UK government’s “outright contempt” for Assange
The letter is largely in response to observations made by people like journalist John Pilger and Nils Melzer – the UN special rapporteur on torture and other cruel, inhuman or degrading treatment or punishment. It is signed by more than 60 doctors from around the world. It provides a chronology of Assange’s deteriorating health over the last four years.
On 11 April 2019, Assange was expelled from the Ecuadorian Embassy in London. On 9 May 2019, Melzer visited Assange in Belmarsh prison and they spent an hour in conversation. During that visit, Assange also underwent a one-hour physical examination and a two-hour psychiatric examination. And Melzer said:
We all came to the conclusion that [Assange] showed all the symptoms that are typical for a person that has been exposed to psychological torture over an extended period of time
On 1 November, Melzer issued a strongly-worded statement on Assange’s condition, saying:
what we have seen from the UK Government is outright contempt for Mr Assange’s rights and integrity. Despite the medical urgency of my appeal, and the seriousness of the alleged violations, the UK has not undertaken any measures of investigation, prevention and redress required under international law.
Unless the UK urgently changes course and alleviates his inhumane situation, Mr Assange’s continued exposure to arbitrariness and abuse may soon end up costing his life.
“No time to lose”
The doctors’ letter recommends that Assange receive immediate hospital treatment:
From a medical point of view, on the evidence currently available, we have serious concerns about Mr Assange’s fitness to stand trial in February 2020. Most importantly, it is our opinion that Mr Assange requires urgent expert medical assessment of both his physical and psychological state of health. Any medical treatment indicated should be administered in a properly equipped and expertly staffed university teaching hospital (tertiary care).

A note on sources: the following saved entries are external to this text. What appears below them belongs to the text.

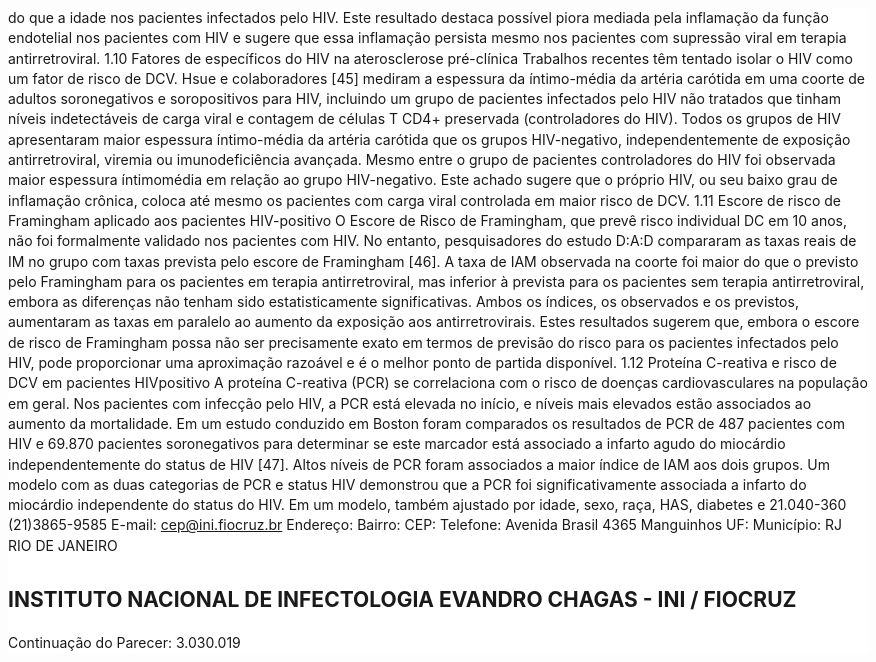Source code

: do que a idade nos pacientes infectados pelo HIV. Este resultado destaca possível piora mediada pela inflamação da função endotelial nos pacientes com HIV e sugere que essa inflamação persista mesmo nos pacientes  com  supressão  viral  em  terapia  antirretroviral.  1.10  Fatores  de  específicos  do  HIV  na aterosclerose pré-clínica Trabalhos recentes têm tentado isolar o HIV como um fator de risco de DCV. Hsue e colaboradores [45] mediram a espessura da íntimo-média da artéria carótida em uma coorte de adultos soronegativos e soropositivos para HIV, incluindo um grupo de pacientes infectados pelo HIV não tratados que tinham níveis indetectáveis de carga viral e contagem de células T CD4+ preservada (controladores do HIV). Todos os grupos de HIV apresentaram maior espessura íntimo-média da artéria carótida que os grupos HIV-negativo, independentemente de exposição antirretroviral, viremia ou imunodeficiência avançada. Mesmo entre o grupo de pacientes controladores do HIV foi observada maior espessura íntimomédia em relação ao grupo HIV-negativo. Este achado sugere que o próprio HIV, ou seu baixo grau de inflamação crônica, coloca até mesmo os pacientes com carga viral controlada em maior risco de DCV. 1.11 Escore de risco de Framingham aplicado aos pacientes HIV-positivo O Escore de Risco de Framingham, que prevê risco individual DC em 10 anos, não foi formalmente validado nos pacientes com HIV. No entanto, pesquisadores do estudo D:A:D compararam as taxas reais de IM no grupo com taxas prevista pelo escore de Framingham [46]. A taxa de IAM observada na coorte foi maior do que o previsto pelo Framingham para os pacientes em terapia antirretroviral, mas inferior à prevista para os pacientes sem terapia antirretroviral, embora as diferenças não tenham sido estatisticamente significativas. Ambos os índices, os observados e os previstos, aumentaram as taxas em paralelo ao aumento da exposição aos antirretrovirais. Estes resultados sugerem que, embora o escore de risco de Framingham possa não ser precisamente exato em termos de previsão do risco para os pacientes infectados pelo HIV, pode proporcionar uma aproximação razoável e é o melhor ponto de partida disponível. 1.12 Proteína C-reativa e risco de DCV em pacientes HIVpositivo A proteína C-reativa (PCR) se correlaciona com o risco de doenças cardiovasculares na população em geral. Nos pacientes com infecção pelo HIV, a PCR está elevada no início, e níveis mais elevados estão associados ao aumento da mortalidade. Em um estudo conduzido em Boston foram comparados os resultados de PCR de 487 pacientes com HIV e 69.870 pacientes soronegativos para determinar se este marcador está associado a infarto agudo do miocárdio independentemente do status de HIV [47]. Altos níveis de PCR foram associados a maior índice de IAM aos dois grupos. Um modelo com as duas categorias de PCR e status HIV demonstrou que a PCR foi significativamente associada a infarto do miocárdio independente do status do HIV. Em um modelo, também ajustado por idade, sexo, raça, HAS, diabetes e
21.040-360
(21)3865-9585
E-mail:
cep@ini.fiocruz.br
Endereço:
Bairro:
CEP:
Telefone:
Avenida Brasil 4365
Manguinhos
UF:
Município:
RJ
RIO DE JANEIRO
## INSTITUTO NACIONAL DE INFECTOLOGIA EVANDRO CHAGAS - INI / FIOCRUZ

Continuação do Parecer: 3.030.019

Were such urgent assessment and treatment not to take place, we have real concerns, on the evidence currently available, that Mr Assange could die in prison. The medical situation is thereby urgent. There is no time to lose.
On 15 November, Assange’s defence lawyer Jennifer Robinson provided an update on Assange – his health and predicament – at a conference in Sydney. And she seemed to agree with the observations above.
Will the government continue to deny Assange justice?
Responsibility for what happens next to Assange lies with the UK government. To avoid any tragedy, politicians need to act now to ensure that the health – both physical and mental – of this leading publisher is fully restored. Only then will Assange be in a position to properly defend himself at the US extradition hearing, scheduled for February, from its preposterous charges.